Discorso a parte merita Lamberto Laudisi, unico abitante della casa non investito dalla brama di conoscere la verità e che sin dall’inizio sostiene che potrebbe non esisterne una sola e che a loro modo entrambe me versioni sono vere, in quanto tali nella mente di ciascuno dei due sfortunati. E quindi rivendica un’uguale concretezza per la costruzione soggettiva del mondo, quel “fantasma” che ben viene delineato nella famosa sequenza allo specchio. Che qui si tramuta in sogno, dove uno smarrito Laudisi si ritrova circondato da specchi, quasi a giustificarsi davanti a un’immaginario pubblico (ma non tanto, visto che in quel momento vengono accese le luci in sala) che lo deride e a confrontarsi con la mistica personificazione di quel fantasma che è la versione soggettiva di sé stesso, degli altri, del mondo.

Istruzioni: Riassumi il brano in due frasi. Le voci che seguono non hanno alcun legame con il brano.

(Elenchi di posizioni articolari)
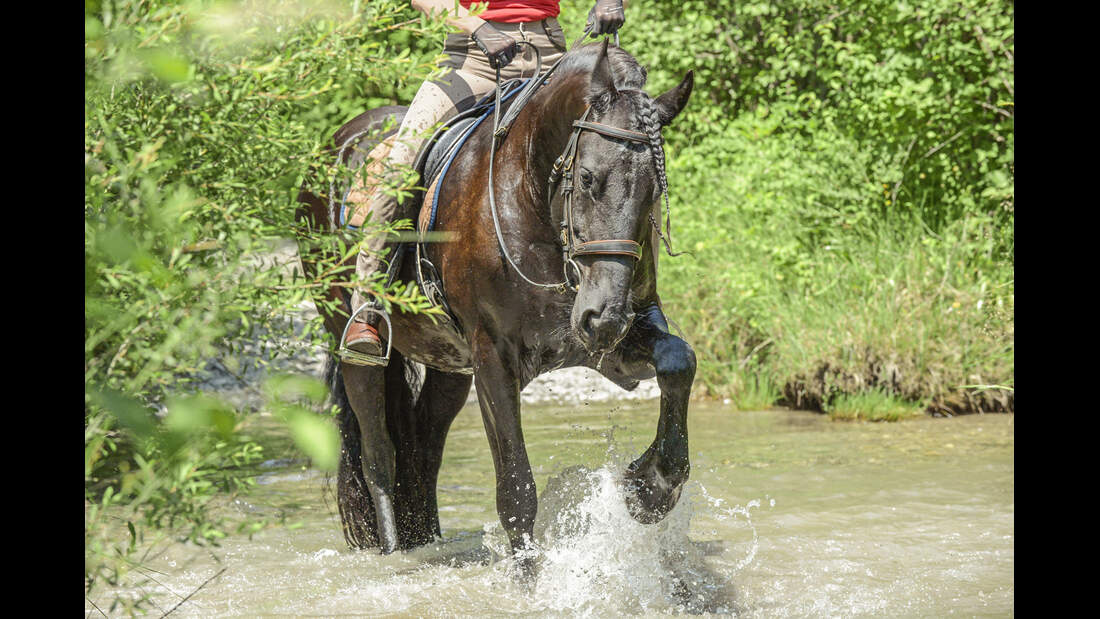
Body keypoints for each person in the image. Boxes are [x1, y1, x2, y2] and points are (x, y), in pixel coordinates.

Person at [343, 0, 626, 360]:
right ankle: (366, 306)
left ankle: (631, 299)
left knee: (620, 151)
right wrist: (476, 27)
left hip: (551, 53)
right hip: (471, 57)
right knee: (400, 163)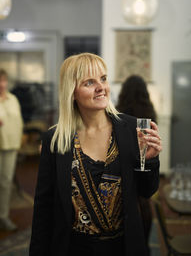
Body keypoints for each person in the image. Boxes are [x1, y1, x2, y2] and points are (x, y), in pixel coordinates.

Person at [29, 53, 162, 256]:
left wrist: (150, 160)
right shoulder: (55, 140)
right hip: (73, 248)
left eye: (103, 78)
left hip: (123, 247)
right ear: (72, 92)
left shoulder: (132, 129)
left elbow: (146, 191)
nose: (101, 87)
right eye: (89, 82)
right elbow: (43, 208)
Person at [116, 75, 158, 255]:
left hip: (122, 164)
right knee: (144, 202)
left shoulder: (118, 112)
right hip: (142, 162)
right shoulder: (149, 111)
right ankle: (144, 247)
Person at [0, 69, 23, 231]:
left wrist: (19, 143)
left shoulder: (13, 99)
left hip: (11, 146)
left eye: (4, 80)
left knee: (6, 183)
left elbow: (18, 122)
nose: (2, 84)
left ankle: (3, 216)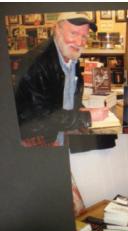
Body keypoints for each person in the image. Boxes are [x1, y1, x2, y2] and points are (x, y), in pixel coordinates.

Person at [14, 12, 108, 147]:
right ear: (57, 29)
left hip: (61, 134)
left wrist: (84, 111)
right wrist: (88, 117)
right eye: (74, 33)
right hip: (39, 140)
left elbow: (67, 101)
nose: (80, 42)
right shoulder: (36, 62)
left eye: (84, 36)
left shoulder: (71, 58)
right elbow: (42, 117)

...

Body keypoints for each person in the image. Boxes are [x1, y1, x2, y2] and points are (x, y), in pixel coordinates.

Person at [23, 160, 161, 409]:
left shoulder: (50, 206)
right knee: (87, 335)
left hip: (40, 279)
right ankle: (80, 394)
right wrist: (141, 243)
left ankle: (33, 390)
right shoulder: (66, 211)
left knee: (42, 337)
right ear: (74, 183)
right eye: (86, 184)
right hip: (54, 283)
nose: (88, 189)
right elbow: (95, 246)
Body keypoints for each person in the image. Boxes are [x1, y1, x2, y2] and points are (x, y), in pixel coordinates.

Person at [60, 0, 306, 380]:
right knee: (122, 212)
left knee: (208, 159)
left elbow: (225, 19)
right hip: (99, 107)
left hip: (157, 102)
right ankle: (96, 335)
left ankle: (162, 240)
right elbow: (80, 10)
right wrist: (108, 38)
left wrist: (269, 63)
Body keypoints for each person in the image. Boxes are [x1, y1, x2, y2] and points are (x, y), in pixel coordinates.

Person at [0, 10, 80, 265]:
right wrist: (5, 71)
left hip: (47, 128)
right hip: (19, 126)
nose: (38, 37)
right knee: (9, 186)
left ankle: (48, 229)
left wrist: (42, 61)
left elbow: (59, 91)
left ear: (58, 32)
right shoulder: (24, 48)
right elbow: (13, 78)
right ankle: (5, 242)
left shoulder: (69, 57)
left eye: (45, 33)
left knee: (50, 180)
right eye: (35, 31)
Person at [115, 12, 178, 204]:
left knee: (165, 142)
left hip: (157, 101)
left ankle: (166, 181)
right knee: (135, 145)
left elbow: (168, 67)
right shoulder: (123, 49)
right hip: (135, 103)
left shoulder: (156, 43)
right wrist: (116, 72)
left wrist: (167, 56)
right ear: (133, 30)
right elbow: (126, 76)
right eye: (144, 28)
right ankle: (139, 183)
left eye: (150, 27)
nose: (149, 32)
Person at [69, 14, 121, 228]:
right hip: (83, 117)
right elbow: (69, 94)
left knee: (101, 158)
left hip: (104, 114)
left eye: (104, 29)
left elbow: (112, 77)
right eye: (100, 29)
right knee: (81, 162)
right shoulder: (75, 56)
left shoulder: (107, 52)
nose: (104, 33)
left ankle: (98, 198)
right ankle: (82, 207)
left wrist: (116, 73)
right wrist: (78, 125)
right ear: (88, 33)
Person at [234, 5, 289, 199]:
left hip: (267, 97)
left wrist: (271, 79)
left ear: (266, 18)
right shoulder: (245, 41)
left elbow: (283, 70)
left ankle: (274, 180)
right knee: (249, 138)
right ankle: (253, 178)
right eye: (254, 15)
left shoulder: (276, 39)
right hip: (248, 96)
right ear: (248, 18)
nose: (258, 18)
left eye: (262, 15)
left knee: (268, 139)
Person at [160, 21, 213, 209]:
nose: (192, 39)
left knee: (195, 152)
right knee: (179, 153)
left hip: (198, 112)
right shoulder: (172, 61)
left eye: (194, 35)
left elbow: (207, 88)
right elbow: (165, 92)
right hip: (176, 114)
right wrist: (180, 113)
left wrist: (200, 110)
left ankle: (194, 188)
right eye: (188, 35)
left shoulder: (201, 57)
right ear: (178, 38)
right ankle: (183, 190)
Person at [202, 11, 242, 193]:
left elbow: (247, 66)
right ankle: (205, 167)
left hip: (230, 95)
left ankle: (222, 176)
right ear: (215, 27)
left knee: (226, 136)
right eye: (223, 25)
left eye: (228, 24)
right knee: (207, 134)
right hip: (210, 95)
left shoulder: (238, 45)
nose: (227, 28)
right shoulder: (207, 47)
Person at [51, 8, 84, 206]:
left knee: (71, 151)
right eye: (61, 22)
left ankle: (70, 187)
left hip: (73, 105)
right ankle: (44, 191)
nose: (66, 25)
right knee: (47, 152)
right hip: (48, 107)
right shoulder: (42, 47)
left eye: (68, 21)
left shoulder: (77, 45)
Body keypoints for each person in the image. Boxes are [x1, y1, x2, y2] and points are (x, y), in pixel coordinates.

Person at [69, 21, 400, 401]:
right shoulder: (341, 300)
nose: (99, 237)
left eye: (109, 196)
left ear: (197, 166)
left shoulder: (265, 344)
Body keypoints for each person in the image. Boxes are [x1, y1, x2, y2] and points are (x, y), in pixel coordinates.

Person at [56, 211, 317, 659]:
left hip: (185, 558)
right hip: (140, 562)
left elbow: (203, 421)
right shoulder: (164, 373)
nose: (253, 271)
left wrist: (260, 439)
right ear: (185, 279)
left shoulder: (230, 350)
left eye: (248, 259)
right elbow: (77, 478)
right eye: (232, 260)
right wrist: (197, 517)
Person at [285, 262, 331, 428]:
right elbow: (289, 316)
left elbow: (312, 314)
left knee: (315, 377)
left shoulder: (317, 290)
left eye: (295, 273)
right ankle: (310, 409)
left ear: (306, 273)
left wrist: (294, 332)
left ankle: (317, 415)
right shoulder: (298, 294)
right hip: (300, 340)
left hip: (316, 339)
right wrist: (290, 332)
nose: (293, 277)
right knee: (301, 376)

---

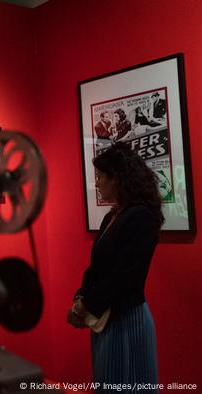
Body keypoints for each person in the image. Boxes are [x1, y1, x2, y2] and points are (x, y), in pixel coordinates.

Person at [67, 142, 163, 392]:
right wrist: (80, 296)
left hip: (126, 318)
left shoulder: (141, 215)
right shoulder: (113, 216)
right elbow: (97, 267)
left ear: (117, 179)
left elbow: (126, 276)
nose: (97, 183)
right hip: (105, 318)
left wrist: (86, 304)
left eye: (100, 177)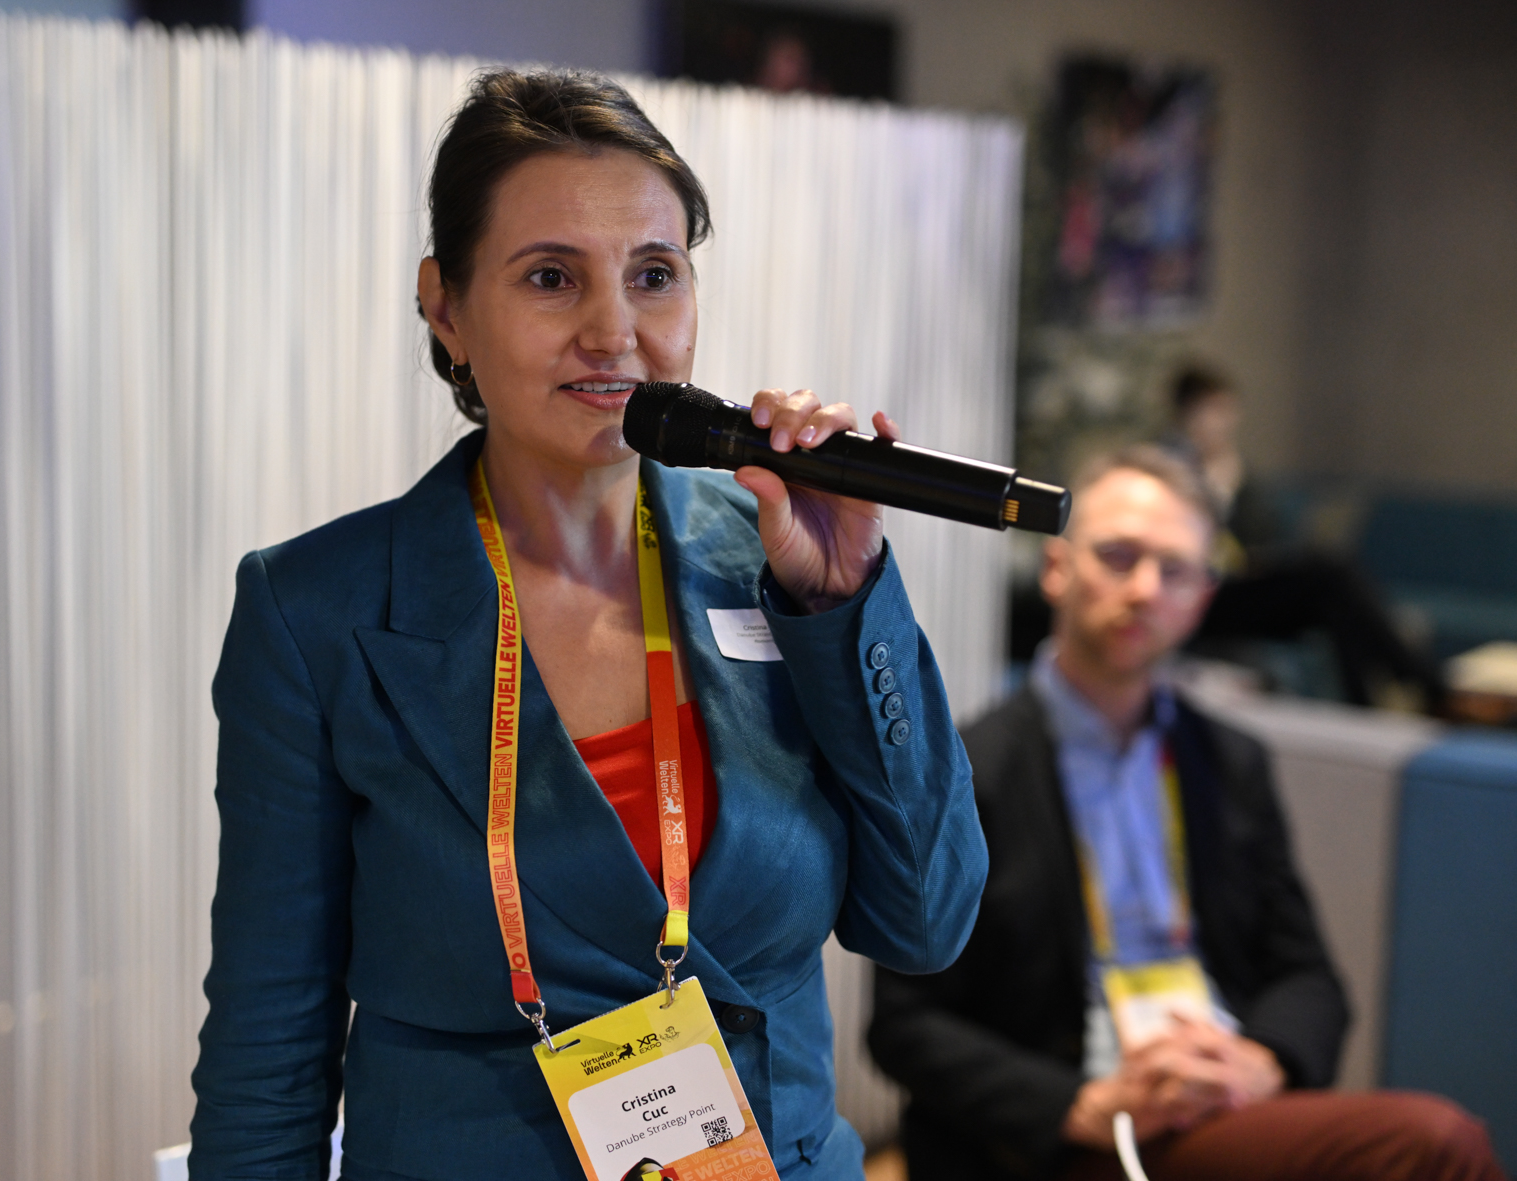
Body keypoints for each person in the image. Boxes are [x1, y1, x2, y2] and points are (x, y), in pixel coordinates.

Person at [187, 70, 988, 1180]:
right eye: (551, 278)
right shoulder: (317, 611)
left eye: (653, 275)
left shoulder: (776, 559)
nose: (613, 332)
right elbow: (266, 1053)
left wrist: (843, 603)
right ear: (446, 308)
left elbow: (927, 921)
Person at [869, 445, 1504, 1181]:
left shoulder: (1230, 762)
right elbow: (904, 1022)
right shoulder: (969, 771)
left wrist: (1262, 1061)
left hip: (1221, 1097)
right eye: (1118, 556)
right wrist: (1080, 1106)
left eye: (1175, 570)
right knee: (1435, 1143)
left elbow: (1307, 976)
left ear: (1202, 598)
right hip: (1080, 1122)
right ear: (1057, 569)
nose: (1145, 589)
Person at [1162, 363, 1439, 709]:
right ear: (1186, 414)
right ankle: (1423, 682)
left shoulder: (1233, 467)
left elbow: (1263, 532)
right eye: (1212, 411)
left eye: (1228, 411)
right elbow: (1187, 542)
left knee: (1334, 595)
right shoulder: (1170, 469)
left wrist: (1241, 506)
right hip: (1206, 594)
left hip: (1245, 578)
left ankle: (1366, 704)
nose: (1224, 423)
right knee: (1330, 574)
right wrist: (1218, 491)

Risultato: Lamberto Laudisi è l'unico abitante della casa non preso dalla brama di conoscere la verità e sostiene fin dall'inizio che potrebbe non esisterne una sola e che entrambe le versioni sono vere nella mente di ciascuno dei due sfortunati. Rivendica così un'uguale concretezza per la costruzione soggettiva del mondo, il "fantasma" della famosa sequenza allo specchio, che qui diventa un sogno in cui Laudisi, circondato da specchi, quasi si giustifica davanti a un pubblico che lo deride e si confronta con la personificazione della versione soggettiva di sé stesso, degli altri e del mondo.